Martin Luther King Jr. Honored at Virtual Ceremony
Whether it be the pandemic or the continued division in the country, this year’s events surrounding Martin Luther King Jr. Day were sure to look a lot different than in year’s past.
DULUTH, Minn. – Whether it be the pandemic or the continued division in the country, this year’s events surrounding Martin Luther King Jr. Day were sure to look a lot different than in year’s past.
This year’s virtual ceremony gave light to social justice, like the death of George Floyd in Minneapolis, but also to the current circumstances surrounding COVID-19.
Several speakers and community leaders spoke at the virtual ceremony, highlighting the legacy Dr. King left behind.
“Dr. Martin Luther King’s death was not the end,” said ChaQuana McEntyre, the CEO of Family Rise sTog “It was merely the beginning. And the truth is we don’t have the whole story.
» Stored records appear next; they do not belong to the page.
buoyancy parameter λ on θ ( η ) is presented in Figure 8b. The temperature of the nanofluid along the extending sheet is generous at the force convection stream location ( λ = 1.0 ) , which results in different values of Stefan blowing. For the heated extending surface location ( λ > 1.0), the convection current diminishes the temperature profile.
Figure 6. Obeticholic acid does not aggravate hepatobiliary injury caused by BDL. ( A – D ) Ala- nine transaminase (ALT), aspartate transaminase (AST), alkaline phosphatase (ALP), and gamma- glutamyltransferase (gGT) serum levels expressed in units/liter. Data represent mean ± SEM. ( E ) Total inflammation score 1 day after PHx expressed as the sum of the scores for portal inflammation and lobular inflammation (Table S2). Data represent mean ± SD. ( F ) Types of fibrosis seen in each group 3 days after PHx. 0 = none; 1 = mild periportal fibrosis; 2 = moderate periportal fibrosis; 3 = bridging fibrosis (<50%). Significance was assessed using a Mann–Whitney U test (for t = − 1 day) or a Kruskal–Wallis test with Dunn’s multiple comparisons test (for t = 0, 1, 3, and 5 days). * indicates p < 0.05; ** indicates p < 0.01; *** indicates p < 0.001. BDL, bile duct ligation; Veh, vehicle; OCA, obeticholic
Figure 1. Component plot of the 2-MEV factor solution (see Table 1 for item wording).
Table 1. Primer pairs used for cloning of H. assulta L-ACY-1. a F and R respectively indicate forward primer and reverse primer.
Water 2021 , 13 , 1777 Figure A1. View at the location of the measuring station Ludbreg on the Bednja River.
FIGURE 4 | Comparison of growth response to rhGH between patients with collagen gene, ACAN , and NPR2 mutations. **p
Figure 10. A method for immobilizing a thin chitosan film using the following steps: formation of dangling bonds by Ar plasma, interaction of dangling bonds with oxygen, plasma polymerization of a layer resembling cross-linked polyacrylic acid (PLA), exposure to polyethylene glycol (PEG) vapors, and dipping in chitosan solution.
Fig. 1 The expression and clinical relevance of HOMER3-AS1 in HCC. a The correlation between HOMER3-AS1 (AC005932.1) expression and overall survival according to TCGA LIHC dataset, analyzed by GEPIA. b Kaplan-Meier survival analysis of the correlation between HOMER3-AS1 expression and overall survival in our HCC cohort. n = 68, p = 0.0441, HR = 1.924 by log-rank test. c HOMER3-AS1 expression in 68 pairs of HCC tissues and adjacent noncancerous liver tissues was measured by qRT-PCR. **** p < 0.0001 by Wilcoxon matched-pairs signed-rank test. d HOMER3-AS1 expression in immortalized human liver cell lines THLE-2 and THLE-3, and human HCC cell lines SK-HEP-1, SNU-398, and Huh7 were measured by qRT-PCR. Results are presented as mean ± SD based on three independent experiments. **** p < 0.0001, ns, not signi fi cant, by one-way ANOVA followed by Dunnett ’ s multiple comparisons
But we have enough of the story so that we may push forward and continue to grow.”
Medical professionals focused on the importance of African heritage essential workers getting the COVID vaccine and Duluth City Council members spoke up about how the council has now become the most diverse in the city’s history.
“We’re out here trying to convey…the life of a man who was a bold, powerful, strong, energetic, charismatic leader who challenged us to be better, who forced us to think and grapple with the hard problems,” said Daniel Oyinloye, the emcee for the event.
The event’s theme was based on Dr. King’s book, “Where Do We Go From Here: Chaos or Community.” That’s the title of his last book published after his death in 1968.